Forbes reported last week that billionaire Sheldon Adelson has donated $10 million to Restore Our Future, the leading Super PAC subsidizing Mitt Romney’s presidential campaign. According to a source close to Adelson, further donations will be “limitless.”
Adelson ranks among the world’s self-made billionaires. He was born in 1934 to Jewish-Ukrainian immigrants and grew up in the working-class Dorchester neighborhood of Boston. As a young adult, Adelson dropped out of the City College of New York before working his way up to mortgage broker, investment adviser, and financial consultant. Adelson made his fortune and currently works as chairman of the board and principal owner of the Las Vegas Sands Corp., the parent company of the Sands, The Venetian Resort-Hotel-Casino in Las Vegas, and the Venetian Macao Limited in China. As of March, the casino mogul’s fortune amounted to $24.9 billion, making him the 14th richest man on Earth.

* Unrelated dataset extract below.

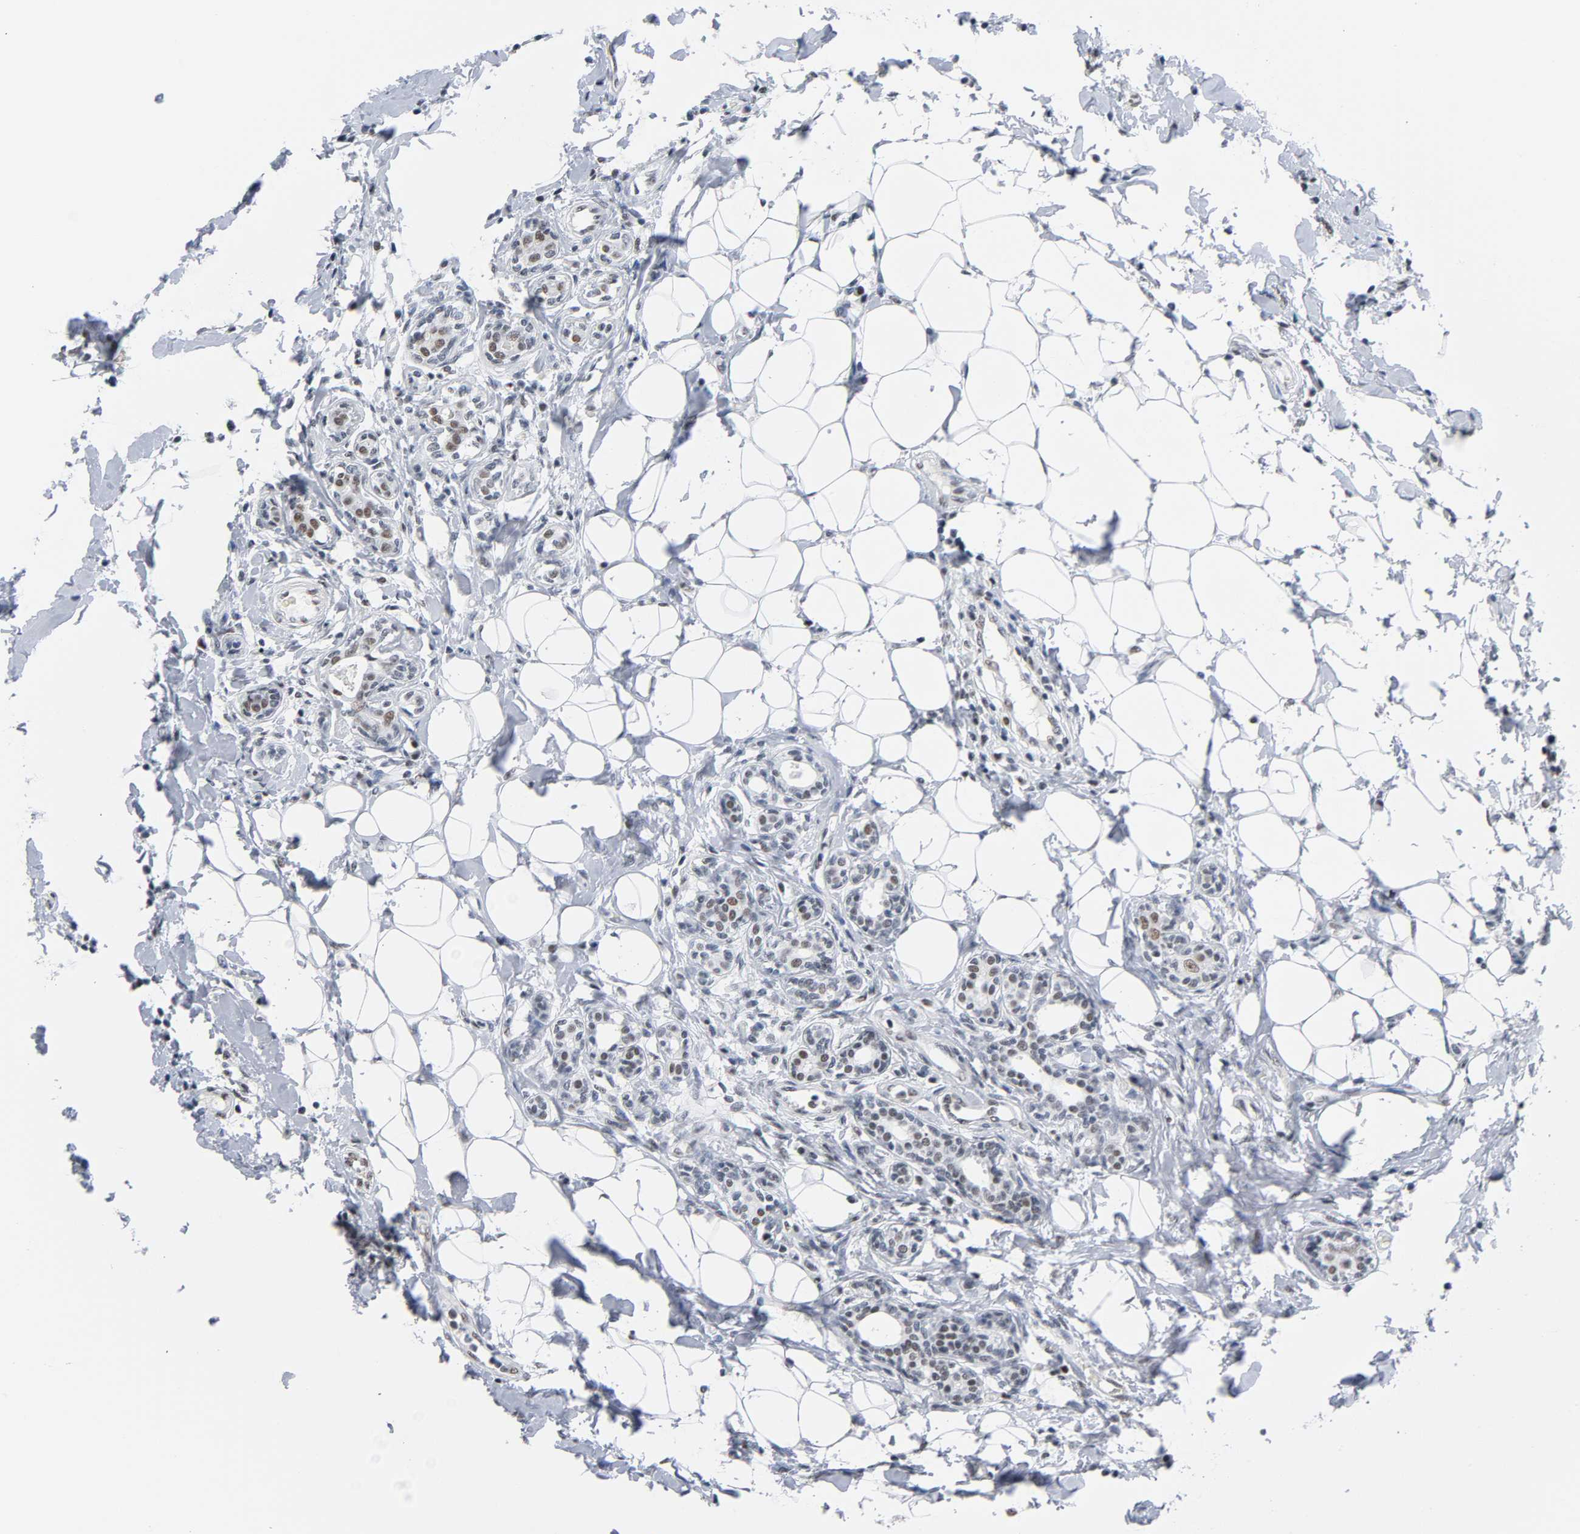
{"staining": {"intensity": "moderate", "quantity": "25%-75%", "location": "nuclear"}, "tissue": "breast cancer", "cell_type": "Tumor cells", "image_type": "cancer", "snomed": [{"axis": "morphology", "description": "Duct carcinoma"}, {"axis": "topography", "description": "Breast"}], "caption": "Human breast cancer (invasive ductal carcinoma) stained for a protein (brown) exhibits moderate nuclear positive expression in approximately 25%-75% of tumor cells.", "gene": "CSTF2", "patient": {"sex": "female", "age": 40}}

Sheldon Adelson didn’t always support Mitt Romney’s candidacy. During the Republican primary, Adelson and his wife, Miriam, provided a large portion of the financial fuel for Newt Gingrich's campaign. Before he dropped out of the race, the Adelsons had contributed over $20 million to Winning Our Future, a Super PAC endorsing Newt Gingrich — that is, around $17,355 per delegate, and $8.30 for each one of Gingrich’s 2.395 million voters.
For someone like Sheldon Adelson, a million dollars is pocket change, and more than $20 million wasted is not enough to dissuade him from pouring in potentially endless amounts of money to ensure that Barack Obama is not re-elected.
Adelson’s donation to the Romney campaign is a disturbing indication of the potential for wealthy people to influence the electoral process. Super PACs that make large corporate or personal contributions like Adelson’s possible can raise unlimited sums of money from businesses, associations, unions, and wealthy individuals. Though they are barred from coordinating directly with political parties or candidates, these fund accumulating machines can direct their money towards political advertisements that advocate for or against particular politicians. Despite the legal limits, the most influential Super PACs almost always support individual candidates, and are virtually never non-partisan. They give corporations, special interest groups and the rich even more power to shape media coverage, determine the outcome of elections, and overshadow the influence of average Americans’ contributions to their preferred political candidates.
The recipient of Sheldon Adelson’s donation, Restore Our Future has already spent more than $46.5 million on the 2012 presidential election – about 38% of the total Super PAC funds spent this year. Created by three former Mitt Romney campaign staffers, Restore Our Future has spent north of $21 million campaigning against Rick Santorum, about $18.5 million targeting Newt Gingrich, and more than $20 thousand opposing Barack Obama – a sum that, with the help of Sheldon Adelson’s ongoing gifts, will rise indefinitely.